─── AVAILABLE RECORDS

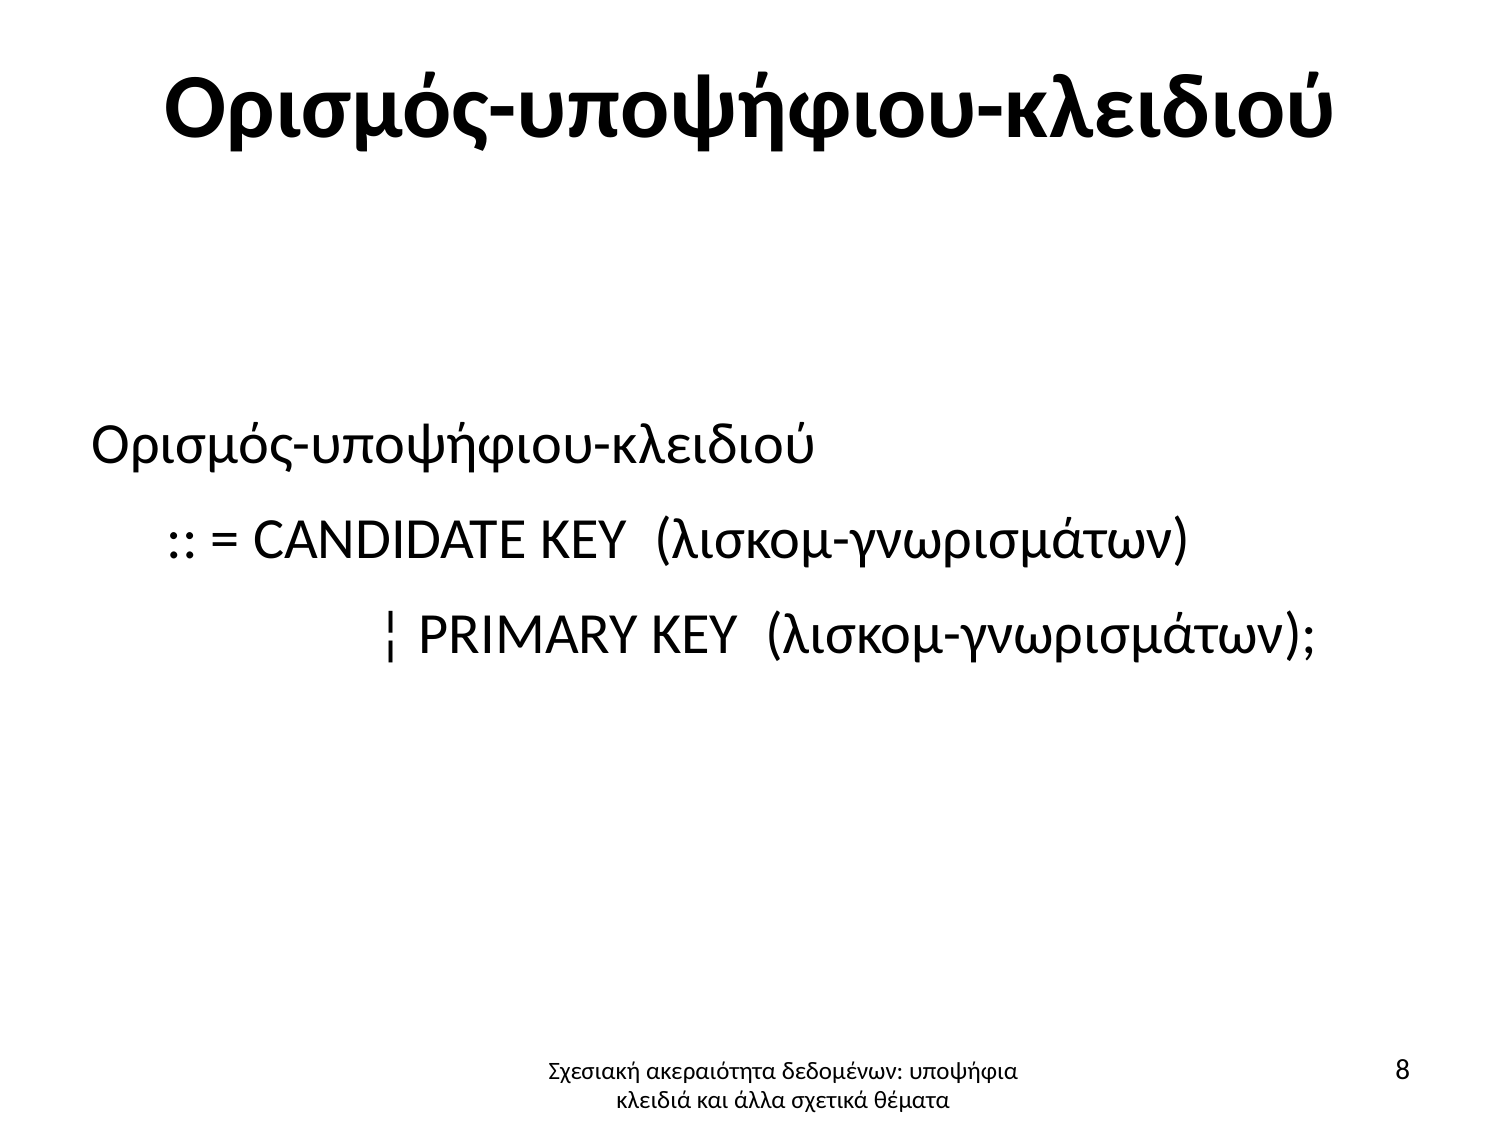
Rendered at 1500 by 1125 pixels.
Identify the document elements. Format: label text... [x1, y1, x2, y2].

text_box Σχεσιακή ακεραιότητα δεδομένων: υποψήφια κλειδιά και άλλα σχετικά θέματα [521, 1046, 1046, 1125]
title Ορισμός-υποψήφιου-κλειδιού [76, 7, 1425, 200]
list Ορισμός-υποψήφιου-κλειδιού :: = CANDIDATE KEY (λισκομ-γνωρισμάτων) ¦ PRIMARY KEY (λισκομ-γνωρισμάτων); [76, 302, 1425, 693]
text_box 8 [1074, 1042, 1425, 1103]
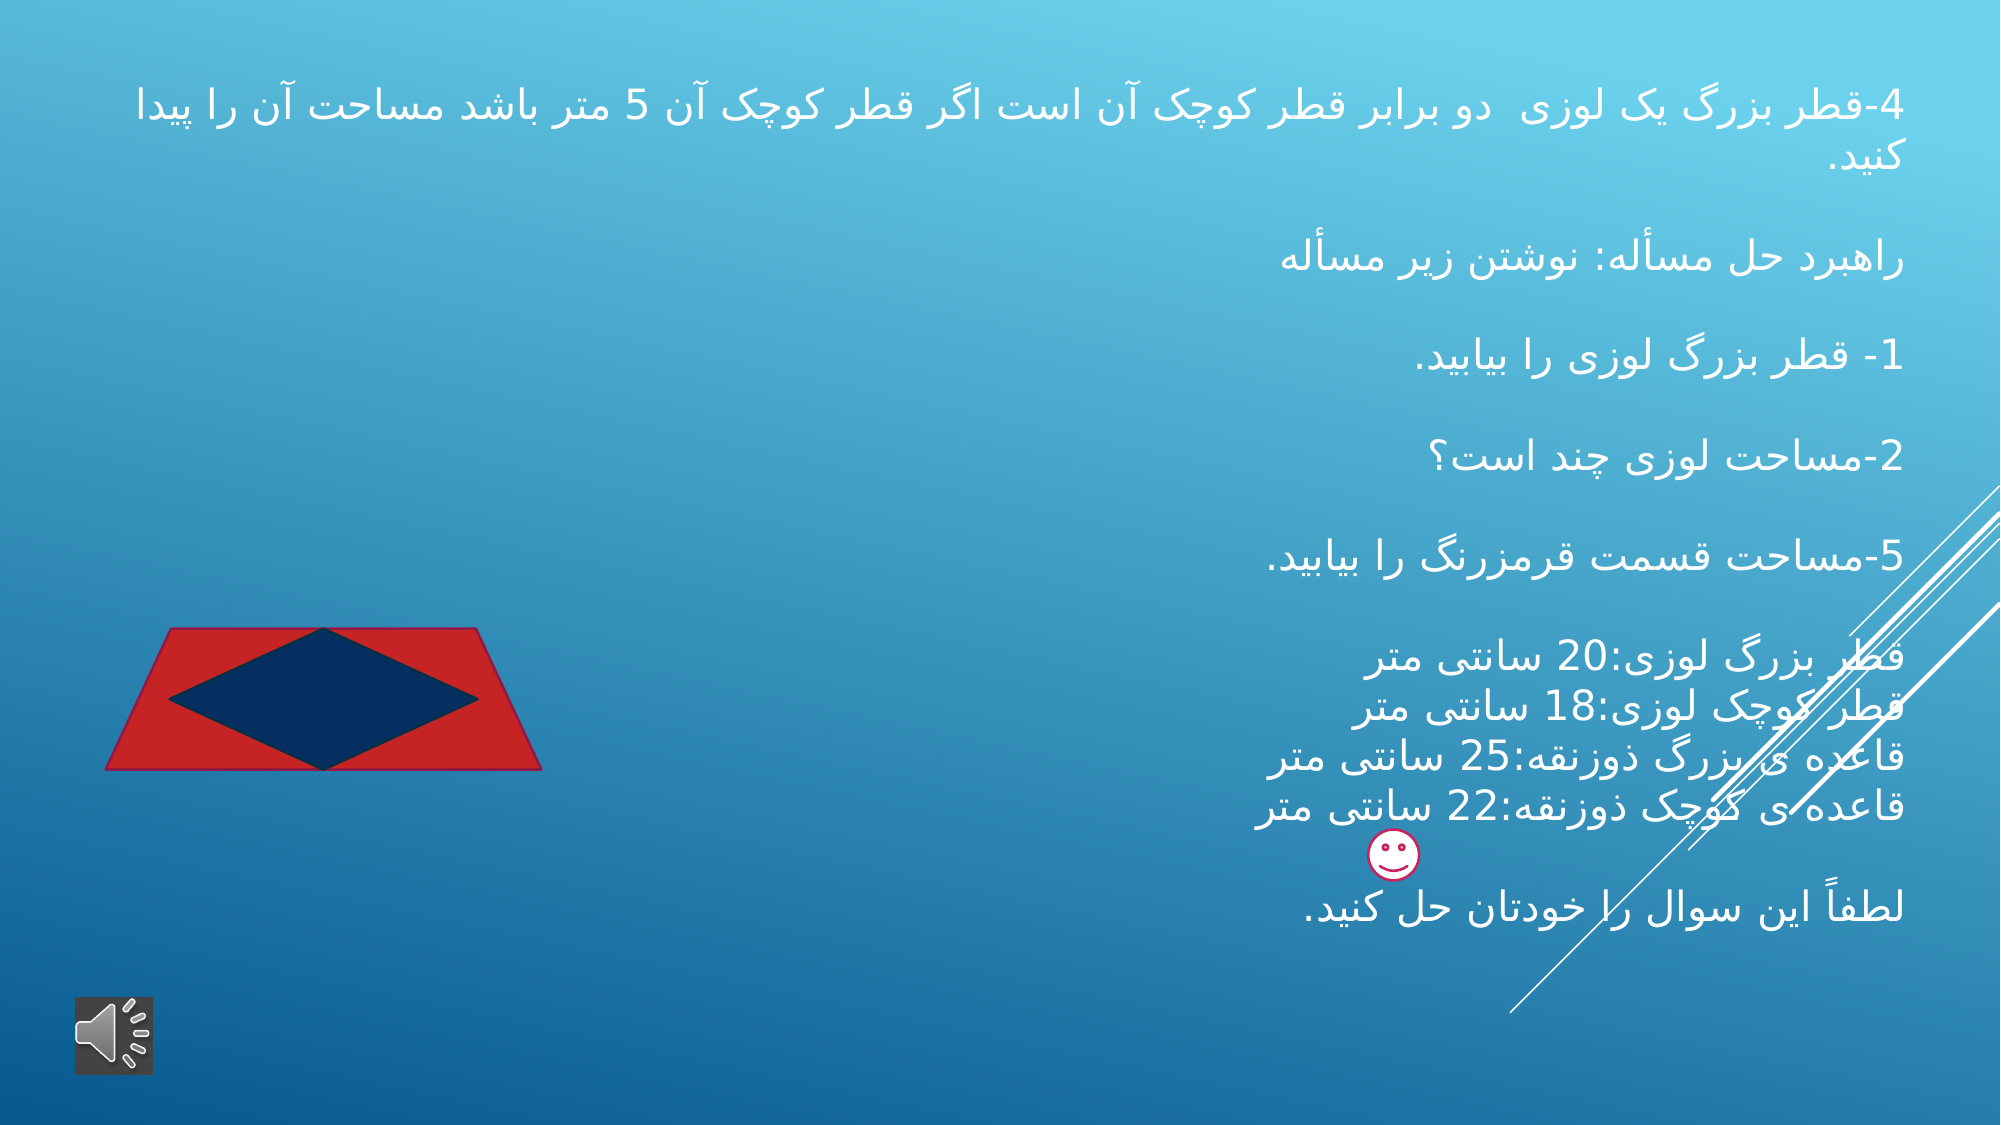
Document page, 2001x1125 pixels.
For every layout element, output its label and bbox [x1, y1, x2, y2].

text_box [1366, 828, 1421, 882]
text_box [105, 628, 542, 770]
picture [74, 995, 155, 1076]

──────

● **EXERCISE**:
Using the entries above, copy out all lines that contain the string "pixels".

● **EXERCISE OUTPUT**:
Rendered at 1500 by 1125 pixels.
Document page, 2001x1125 pixels.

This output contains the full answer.